Each instance reachable from the root instance will generate a set of macros. Root instances will generate address macros, while instances in blocks generate offset macros.

// Singular instance address
#define ITA_{INSTNAME} address

// Singular instance offset
#define ITO_{INSTNAME} offset

// Arrayed instance address
#define ITA_{INSTNAME}(i) (address + (i) * stride)

// Arrayed instance offset
#define ITO_{INSTNAME}(i) (offset + (i) * stride)
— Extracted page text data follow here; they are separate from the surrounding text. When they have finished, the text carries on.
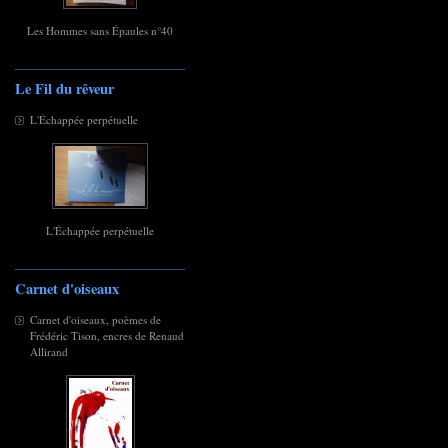
Les Hommes sans Épaules n°40
Le Fil du rêveur
L'Échappée perpétuelle
L'Échappée perpétuelle
Carnet d'oiseaux
Carnet d'oiseaux, poèmes de
Frédéric Tison, encres de Renaud
Allirand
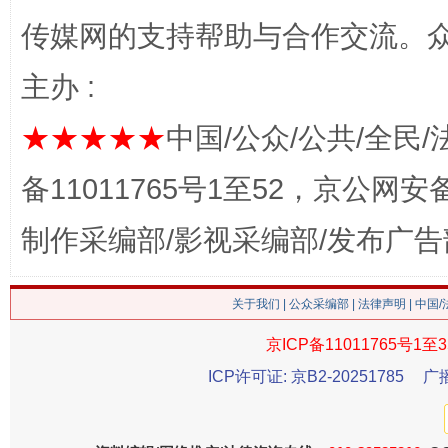
网上购药对药下症？
传媒网的支持帮助与合作交流。
主办 :
★★★★★
中国/公众/公共/全民/
备11011765号1至52，京公网安备：
制作采编部/影视采编部/发布广告
这是一记警钟！
谢
关于我们
|
公众采编部
|
法律声明
| 中国
京ICP备11011765号1至3
ICP许可证: 京B2-20251785
广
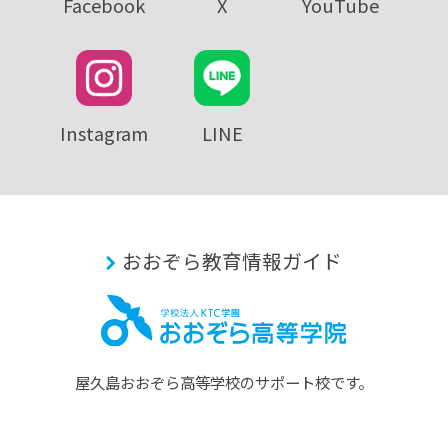
Facebook
X
YouTube
Instagram
LINE
おおぞら教育情報ガイド
屋久島おおぞら⾼等学校のサポート校です。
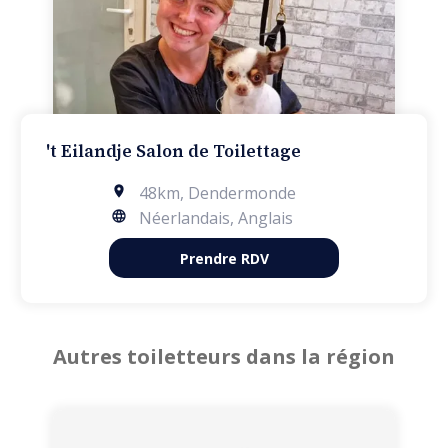
't Eilandje Salon de Toilettage
48km
,
Dendermonde
Néerlandais, Anglais
Prendre RDV
Autres toiletteurs dans la région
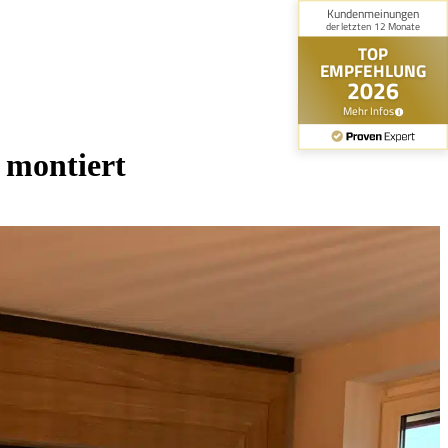
 montiert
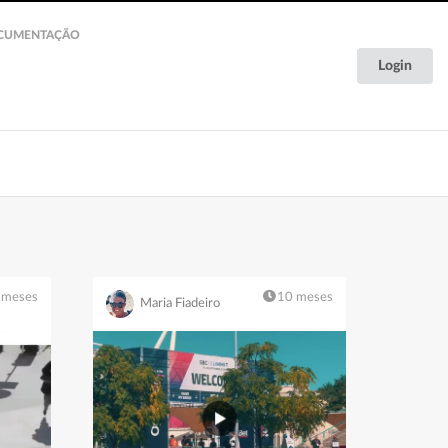
CUMENTAÇÃO
Login
Documentação
 meses
10 meses
Maria Fiadeiro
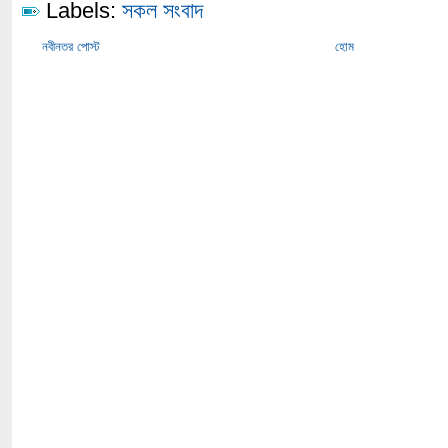
Labels:
সকল সংবাদ
নবীনতর পোস্ট
হোম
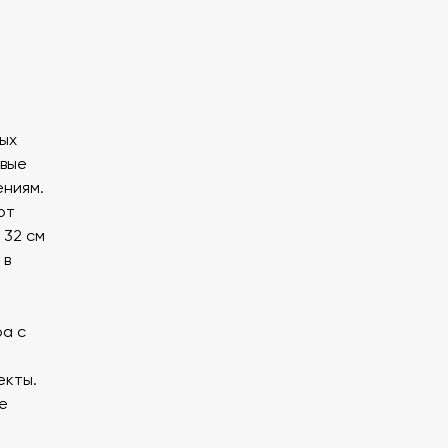
ных
овые
ениям.
от
 32 см
 в
а с
екты.
е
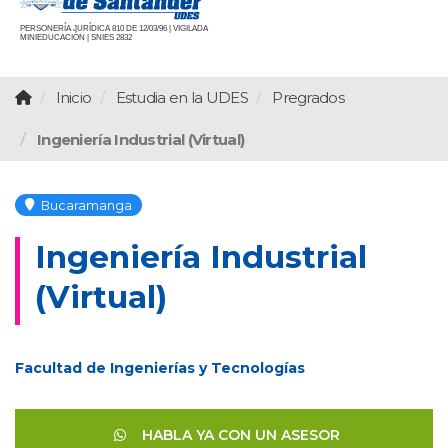
PERSONERÍA JURÍDICA 810 DE 12/03/96 | VIGILADA
MINIEDUCACIÓN | SNIES 2832
Inicio
Estudia en la UDES
Pregrados
Ingeniería Industrial (Virtual)
Bucaramanga
Ingeniería Industrial
(Virtual)
Facultad de Ingenierías y Tecnologías
HABLA YA CON UN ASESOR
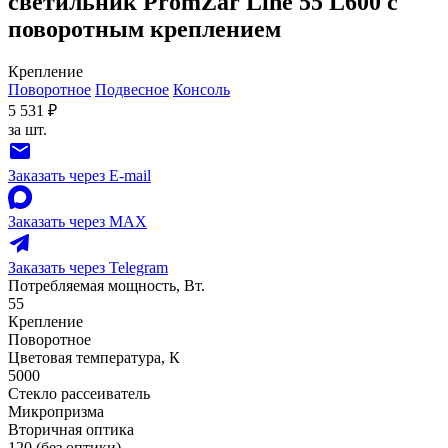
светильник PromZar Line 55 L600 с
поворотным креплением
Крепление
Поворотное
Подвесное
Консоль
5 531 ₽
за шт.
Заказать через E-mail
Заказать через MAX
Заказать через Telegram
Потребляемая мощность, Вт.
55
Крепление
Поворотное
Цветовая температура, К
5000
Стекло рассеиватель
Микропризма
Вторичная оптика
120 (без оптики)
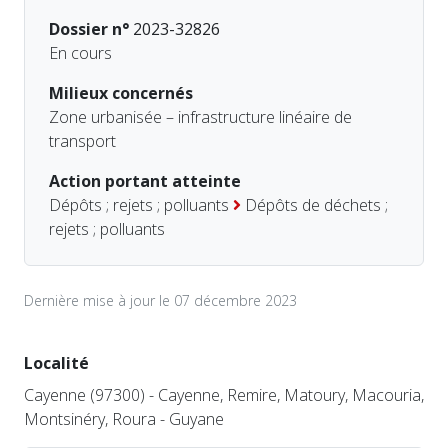
Dossier n°
2023-32826
En cours
Milieux concernés
Zone urbanisée – infrastructure linéaire de
transport
Action portant atteinte
Dépôts ; rejets ; polluants
Dépôts de déchets ;
rejets ; polluants
Dernière mise à jour le 07 décembre 2023
Localité
Cayenne (97300) - Cayenne, Remire, Matoury, Macouria,
Montsinéry, Roura - Guyane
// Instance type name; only defined if instance has register type.
// Has same arguments (or lack thereof) as the 'ITA_' / 'ITO_' macros.
// Not defined if the instance register is anonymous.
#define ITNA_{INSTNAME}(...) {TYPENAME}
#define ITNO_{INSTNAME}(...) {TYPENAME}

// Instance access type; only defined if instance has register type.
// Has same arguments (or lack thereof) as the 'ITA_' / 'ITO_' macros.
// If the instance register is anonymous, then expands directly to
// a uintN_t type matching the width of the anonymous register.
#define ITTA_{INSTNAME}(...) RTYPE_{TYPENAME}
#define ITTO_{INSTNAME}(...) RTYPE_{TYPENAME}

The string {INSTNAME} is replaced by the instance name. For root instances, this is the name used when the instance is defined while for block instances this is prefixed by the string {BLOCKNAME}_, where {BLOCKNAME} is the fully qualified name of the block type containing the instance. (For example instance I in block B has {INSTNAME} = B_I).
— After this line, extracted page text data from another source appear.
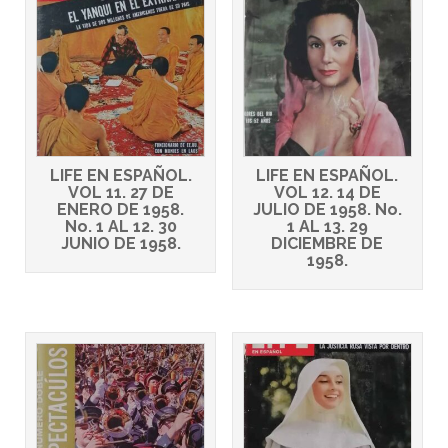
LIFE EN ESPAÑOL.
LIFE EN ESPAÑOL.
VOL 11. 27 DE
VOL 12. 14 DE
ENERO DE 1958.
JULIO DE 1958. No.
No. 1 AL 12. 30
1 AL 13. 29
JUNIO DE 1958.
DICIEMBRE DE
1958.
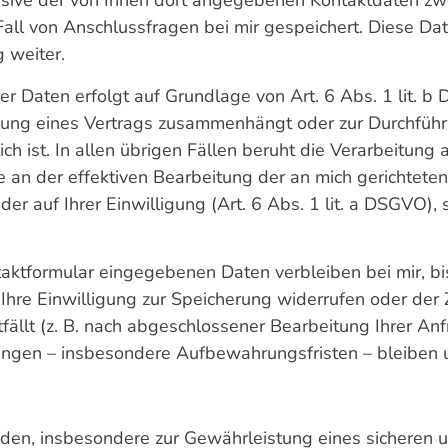
usive der von Ihnen dort angegebenen Kontaktdaten zw
all von Anschlussfragen bei mir gespeichert. Diese Dat
g weiter.
er Daten erfolgt auf Grundlage von Art. 6 Abs. 1 lit. b
lung eines Vert
rags zusammenhängt oder zur Durchführu
h ist. In allen übrigen Fällen beruht die Verarbeitung
e an der effektiven Bearbeitung der an mich gerichteten
oder auf Ihrer Einwilligung (Art. 6 Abs
. 1 lit. a DSGVO),
aktformular eingegebenen Daten verbleiben bei mir, bis
Ihre Ein
willigung zur Speicherung widerrufen oder der 
fällt (z. B. nach abgeschl
osse
ner Bearbeitung Ihrer An
ungen – insbesondere Aufbewahru
ngsfristen – bleiben 
den, insbesondere zur Gewährleistung eines sicheren u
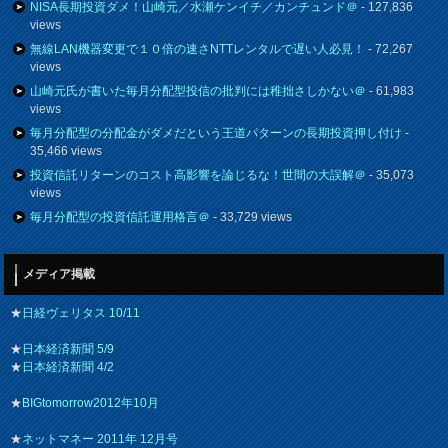
NISA長期投資ダメ！山崎元／水瀬ケンイチ／カンチュンド＠
- 127,836
views
無線LAN機器変更で１０倍の速さNTTレンタルで遅い人必見！
- 72,267
views
山崎元氏が書いた毎月分配型投信の批判には稚拙さしかない＠
- 61,983
views
毎月分配型の分配金がダメだという王道パターンの長期投資押し付け
-
35,466 views
投資信託リターンのコスト高影響を論じるな！世間の大誤解＠
- 35,073
views
毎月分配型の投資信託運用格言＠
- 33,729 views
メディア掲載
★
日経ヴェリタス 10/11
★
日本経済新聞 5/9
★
日本経済新聞 4/2
★
BIGtomorrow2012年10月
★
ネットマネー 2011年 12月号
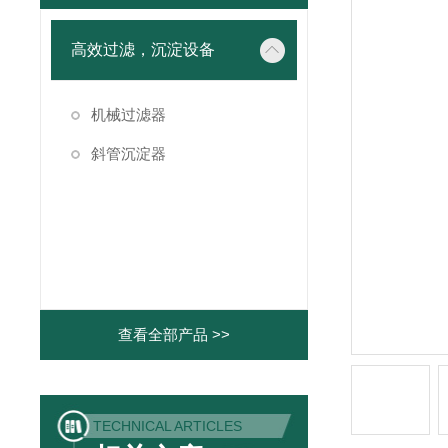
高效过滤，沉淀设备
机械过滤器
斜管沉淀器
查看全部产品 >>
TECHNICAL ARTICLES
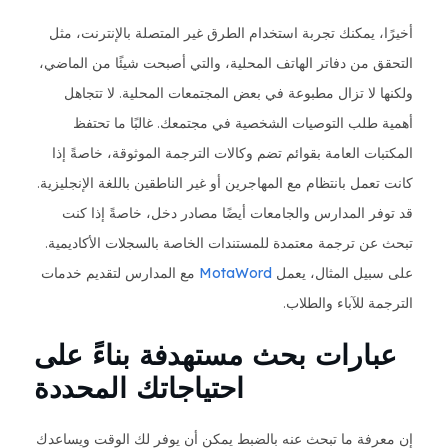
أخيرًا، يمكنك تجربة استخدام الطرق غير المتصلة بالإنترنت، مثل
التحقق من دفاتر الهاتف المحلية، والتي أصبحت شيئًا من الماضي،
ولكنها لا تزال مطبوعة في بعض المجتمعات المحلية. لا تتجاهل
أهمية طلب التوصيات الشخصية في مجتمعك. غالبًا ما تحتفظ
المكتبات العامة بقوائم تضم وكالات الترجمة الموثوقة، خاصةً إذا
كانت تعمل بانتظام مع المهاجرين أو غير الناطقين باللغة الإنجليزية.
قد توفر المدارس والجامعات أيضًا مصادر دخل، خاصةً إذا كنت
تبحث عن ترجمة معتمدة للمستندات الخاصة بالسجلات الأكاديمية.
على سبيل المثال، يعمل
MotaWord
مع المدارس لتقديم خدمات
الترجمة للآباء والطلاب.
عبارات بحث مستهدفة بناءً على
احتياجاتك المحددة
إن معرفة ما تبحث عنه بالضبط يمكن أن يوفر لك الوقت ويساعدك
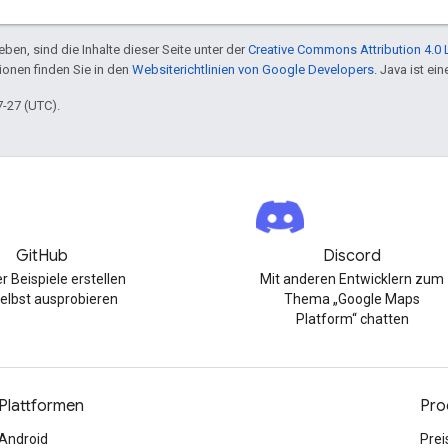
ben, sind die Inhalte dieser Seite unter der
Creative Commons Attribution 4.0 
tionen finden Sie in den
Websiterichtlinien von Google Developers
. Java ist e
7-27 (UTC).
GitHub
Discord
r Beispiele erstellen
Mit anderen Entwicklern zum
elbst ausprobieren
Thema „Google Maps
Platform“ chatten
Plattformen
Pro
Android
Prei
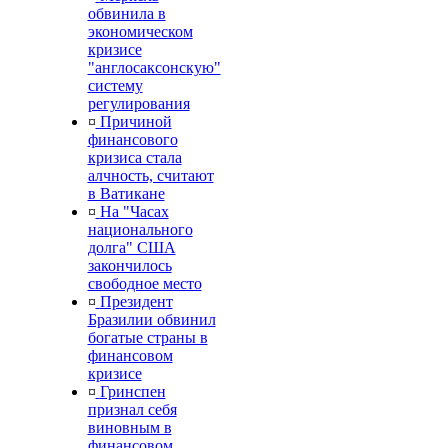
обвинила в
экономическом
кризисе
"англосаксонскую"
систему
регулирования
¤
Причиной
финансового
кризиса стала
алчность, считают
в Ватикане
¤
На "Часах
национального
долга" США
закончилось
свободное место
¤
Президент
Бразилии обвинил
богатые страны в
финансовом
кризисе
¤
Гринспен
признал себя
виновным в
финансовом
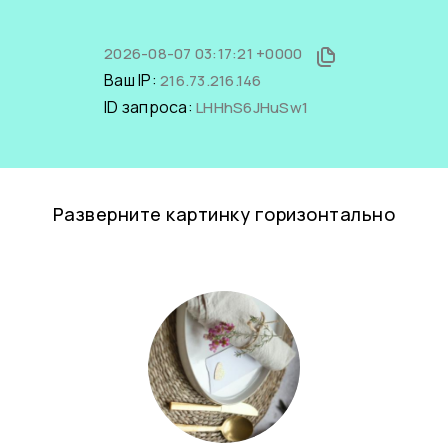
2026-08-07 03:17:21 +0000
Ваш IP:
216.73.216.146
ID запроса:
LHHhS6JHuSw1
Разверните картинку горизонтально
The string {TYPENAME} is replaced by the fully qualified name of the instance type.

An instance defined in a block will also generate an address macro if it is reachable through a unique path from a root instance. That is, it must have an address that is calculated by applying successive offsets from a single root instance. For the purposes of this check, an arrayed instance counts as a single node in the path, even though it generates multiple addresses. An instance which is accessible in this way has an absolute address that is calculable using only integer multiplication and integer constants, without further input.

This means that the ITA_{INSTNAME} macro may have more than one index argument for instances defined in sub-blocks. One index argument is required for each arrayed instance in the unique path. The order of arguments goes from the root down, ie. the first index argument is used to address the first arrayed instance in the path, nearest to the root.

License

Copyright (C) 2025 Aidan MacDonald.

The RegGen utility source code is distributed under the terms of the GNU GPLv3, or at your option, any later version; see LICENSE-GPLv3.txt.

Register definition files in the regs directory are distributed under the terms of the Creative Commons CC0 V1.0 license; see LICENSE-CC0.txt.

For avoidance of doubt, the source code license does not apply to any C source code emitted by RegGen, only to the source code of the RegGen utility itself.